§ Records provided
--- START ---

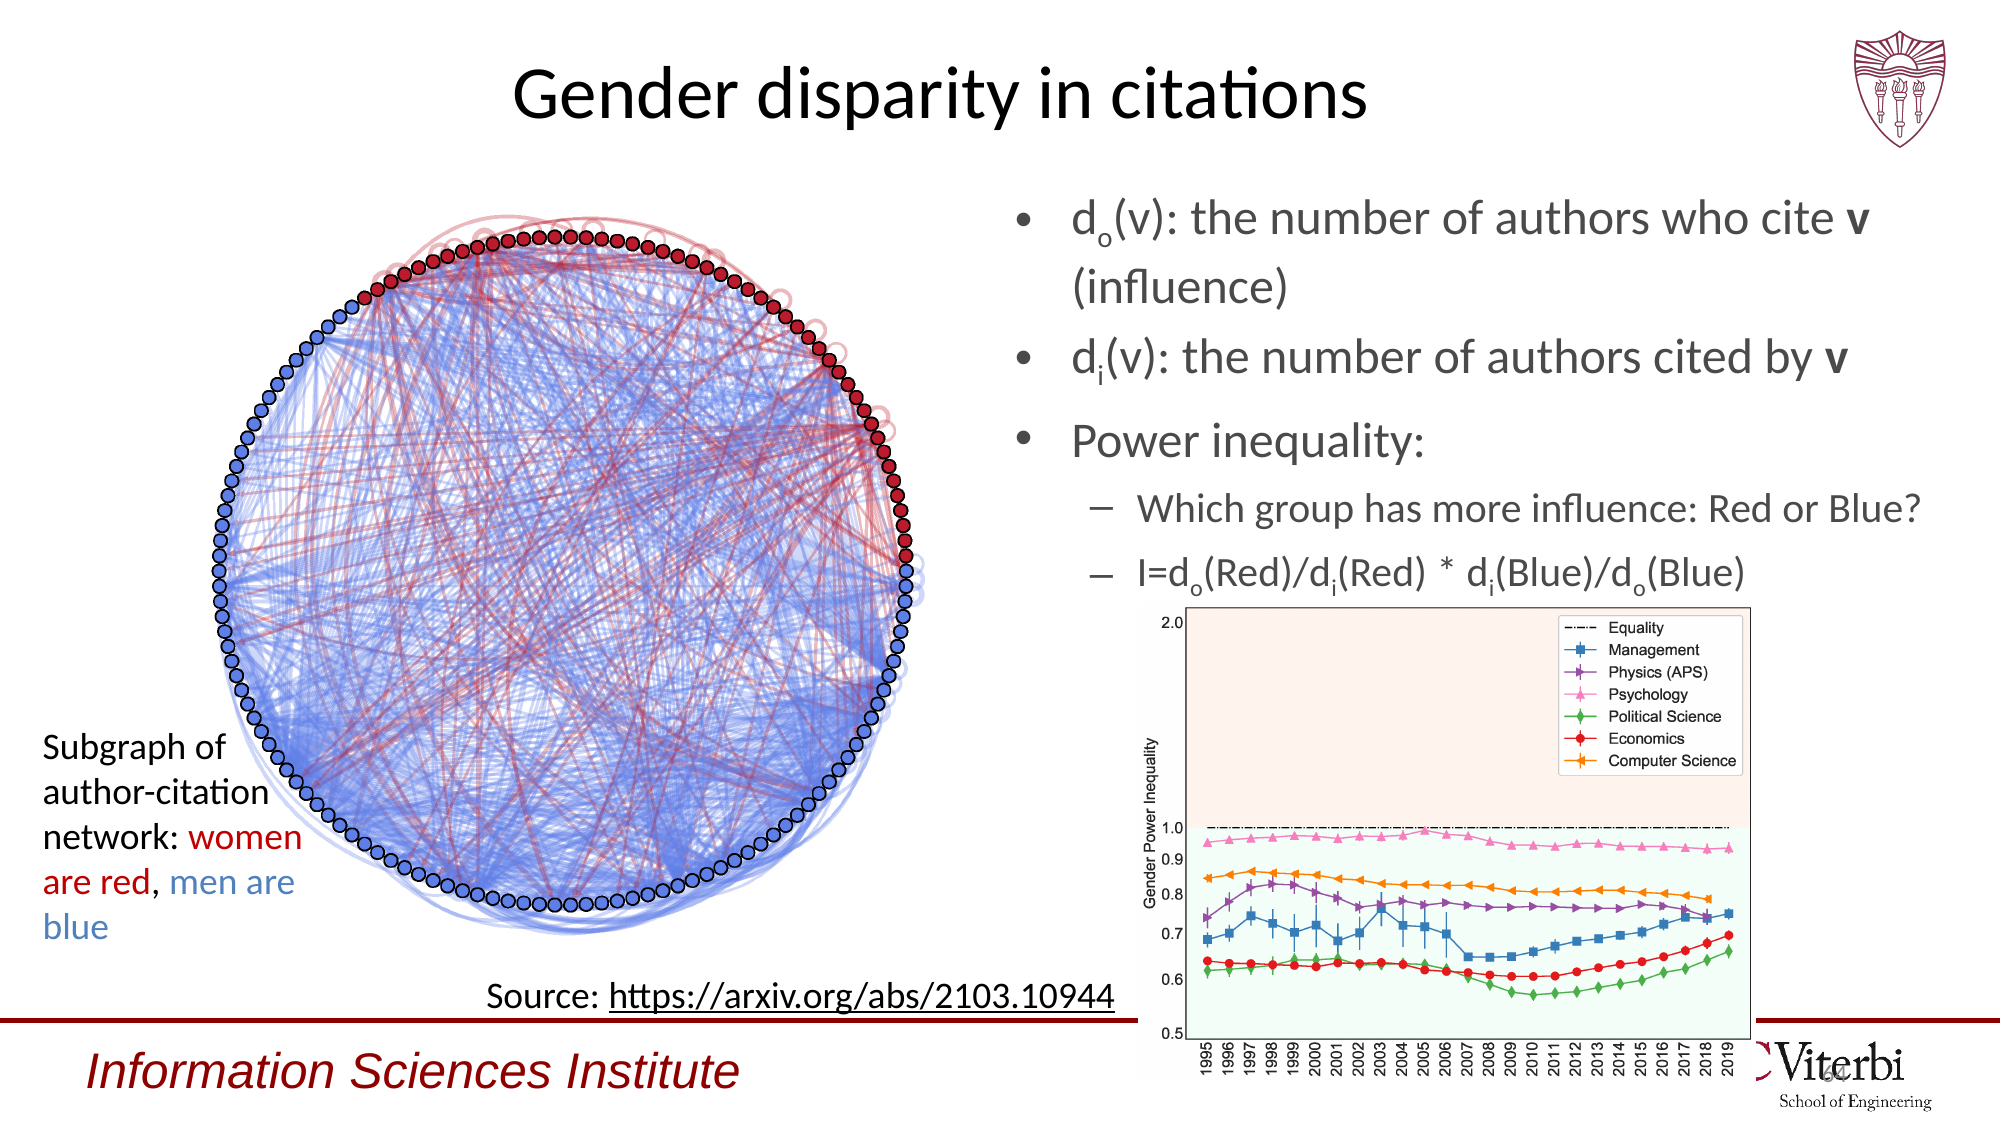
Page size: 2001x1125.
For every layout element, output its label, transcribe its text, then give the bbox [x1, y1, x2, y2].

title Gender disparity in citations [99, 35, 1783, 141]
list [165, 164, 959, 938]
text_box Source: https://arxiv.org/abs/2103.10944 [471, 963, 1133, 1024]
list do(v): the number of authors who cite v (influence) di(v): the number of authors cited by v Power inequality: Which group has more influence: Red or Blue? I=do(Red)/di(Red) * di(Blue)/do(Blue) [999, 177, 1942, 671]
picture [1824, 13, 1975, 164]
picture [1138, 602, 1964, 1118]
text_box Subgraph of author-citation network: women are red, men are blue [27, 714, 358, 955]
slide_number 64 [1412, 1042, 1863, 1103]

--- END ---

§ To do
Return each entry above unchanged. Leave the pictures out.

§ Answer box
Page size: 2001x1125.
For every layout element, output its label, transcribe its text, then give the bbox [x1, y1, x2, y2].

title Gender disparity in citations [99, 35, 1783, 141]
list [165, 164, 959, 938]
text_box Source: https://arxiv.org/abs/2103.10944 [471, 963, 1133, 1024]
list do(v): the number of authors who cite v (influence) di(v): the number of authors cited by v Power inequality: Which group has more influence: Red or Blue? I=do(Red)/di(Red) * di(Blue)/do(Blue) [999, 177, 1942, 671]
picture [1824, 13, 1975, 164]
picture [1138, 602, 1964, 1118]
text_box Subgraph of author-citation network: women are red, men are blue [27, 714, 358, 955]
slide_number 64 [1412, 1042, 1863, 1103]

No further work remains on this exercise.